= ABOUT THIS EXERCISE =
Nothing but the lines from the one containing "Structures marked on" through the final line of the data should be repeated, and each must be exact.

= AVAILABLE DATA =
====

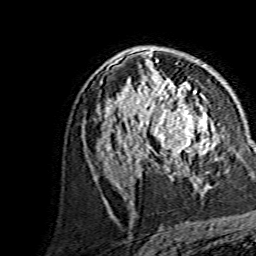
Breast MRI, one axial slice; slice 86 of 134 in the series (ordered by position); cropped to one breast; dynamic contrast-enhanced series, time point 2 of 7 at this slice position (early post-contrast); 1.5 T; TE 3.6 ms, TR 7.3 ms; 256 × 256 image matrix, field of view 145 × 145 mm. Female patient.
Structures marked on this image (semi-automatic segmentation, software-assisted and operator-edited):
- enhancing-tissue mask used for the functional tumour volume (all voxels passing the contrast-enhancement thresholds inside the analysis volume; usually the tumour): box from (x=144, y=88) to (x=214, y=165) px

====

= REPLY TO THE EXERCISE =
Structures marked on this image (semi-automatic segmentation, software-assisted and operator-edited):
- enhancing-tissue mask used for the functional tumour volume (all voxels passing the contrast-enhancement thresholds inside the analysis volume; usually the tumour): box from (x=144, y=88) to (x=214, y=165) px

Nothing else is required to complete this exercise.